Source data:
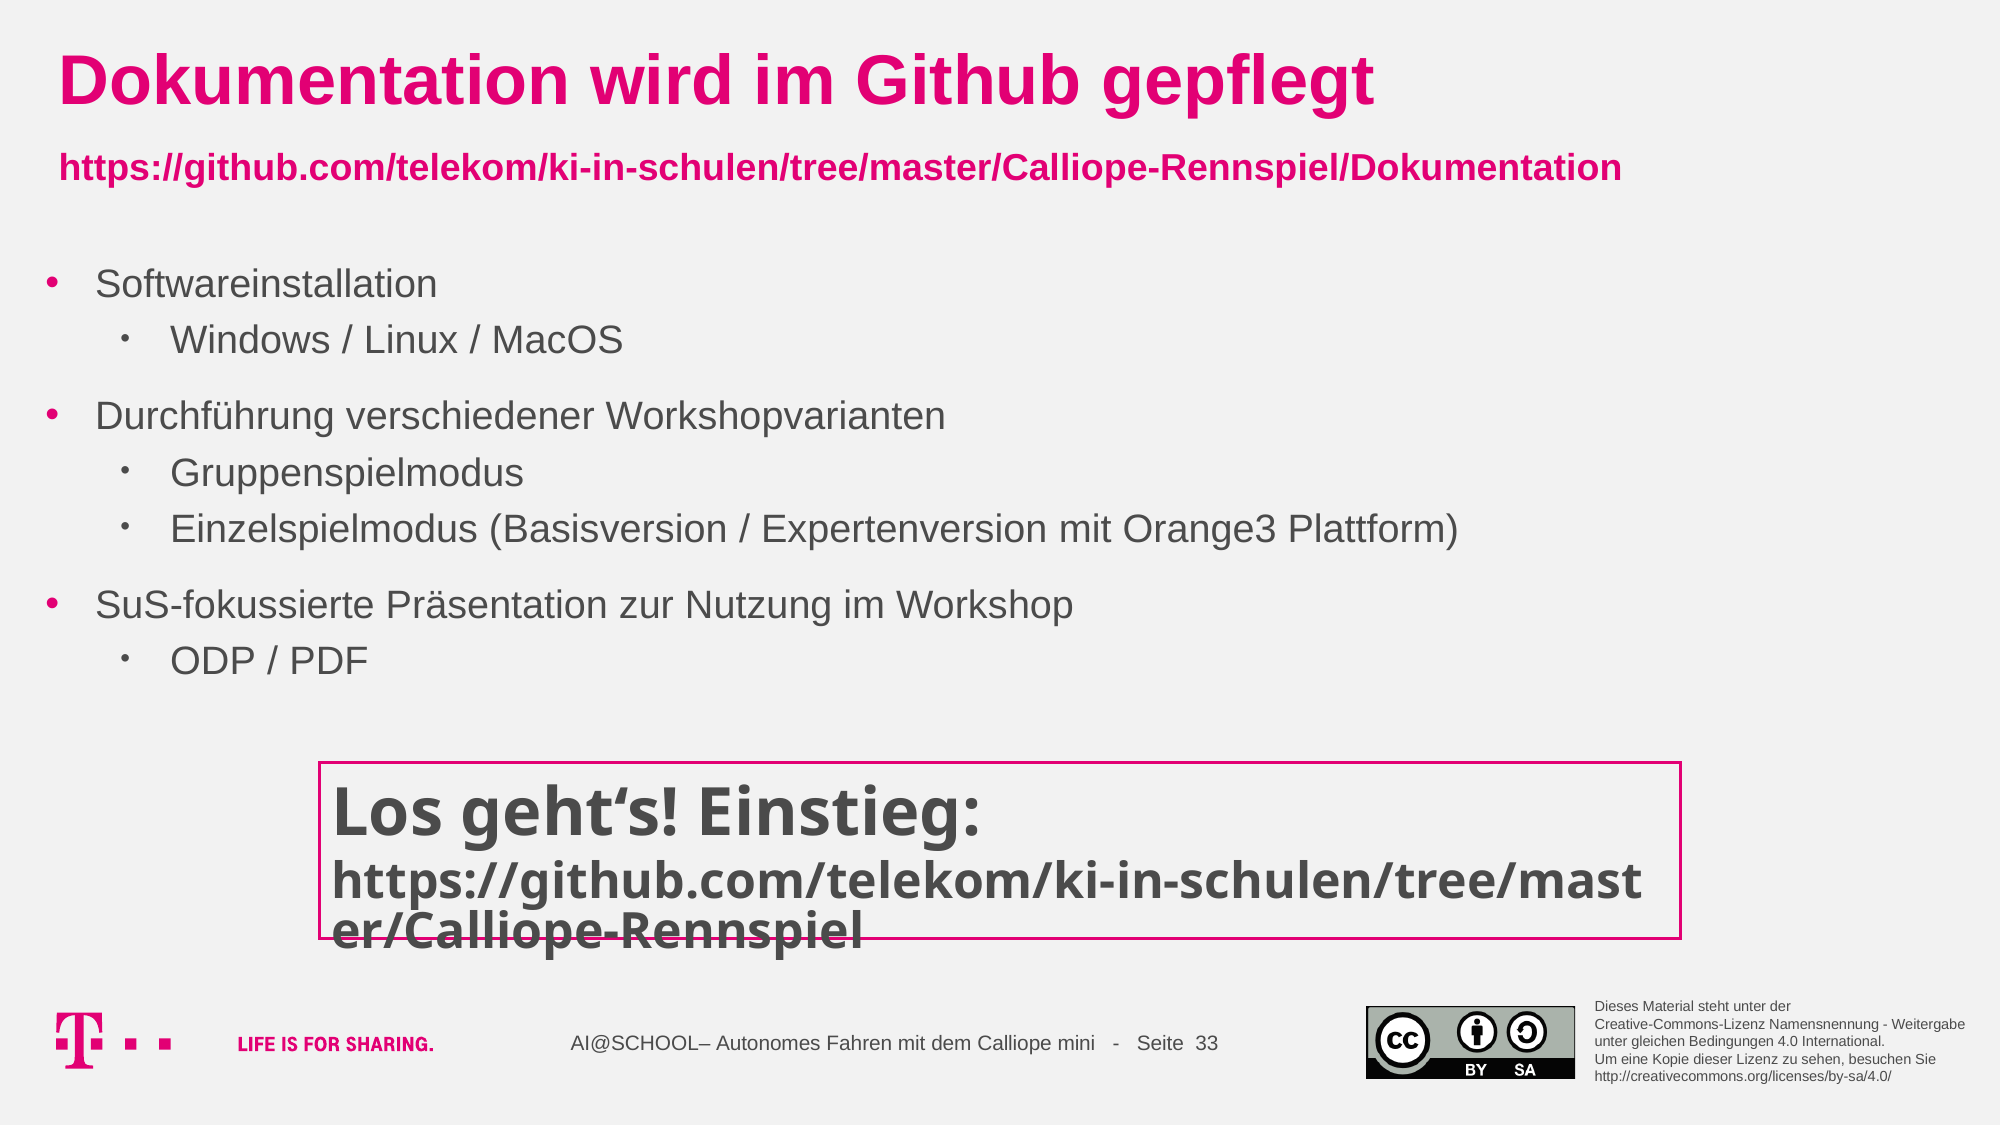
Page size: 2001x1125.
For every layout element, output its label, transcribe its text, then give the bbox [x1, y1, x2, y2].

text_box Los geht‘s! Einstieg: https://github.com/telekom/ki-in-schulen/tree/master/Calliope-Rennspiel [319, 762, 1681, 939]
list Softwareinstallation Windows / Linux / MacOS Durchführung verschiedener Workshopvarianten Gruppenspielmodus Einzelspielmodus (Basisversion / Expertenversion mit Orange3 Plattform) SuS-fokussierte Präsentation zur Nutzung im Workshop ODP / PDF [45, 256, 1888, 957]
title Dokumentation wird im Github gepflegt https://github.com/telekom/ki-in-schulen/tree/master/Calliope-Rennspiel/Dokumentation [0, 43, 1888, 132]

* **Requirement**: Recast every line of the listing above as a numbered list, skipping blank lines and leaving out the picture.

* **Solution to this exercise**:
1. Page size: 2001x1125.
2. For every layout element, output its label, transcribe its text, then give the bbox [x1, y1, x2, y2].
3. text_box Los geht‘s! Einstieg: https://github.com/telekom/ki-in-schulen/tree/master/Calliope-Rennspiel [319, 762, 1681, 939]
4. list Softwareinstallation Windows / Linux / MacOS Durchführung verschiedener Workshopvarianten Gruppenspielmodus Einzelspielmodus (Basisversion / Expertenversion mit Orange3 Plattform) SuS-fokussierte Präsentation zur Nutzung im Workshop ODP / PDF [45, 256, 1888, 957]
5. title Dokumentation wird im Github gepflegt https://github.com/telekom/ki-in-schulen/tree/master/Calliope-Rennspiel/Dokumentation [0, 43, 1888, 132]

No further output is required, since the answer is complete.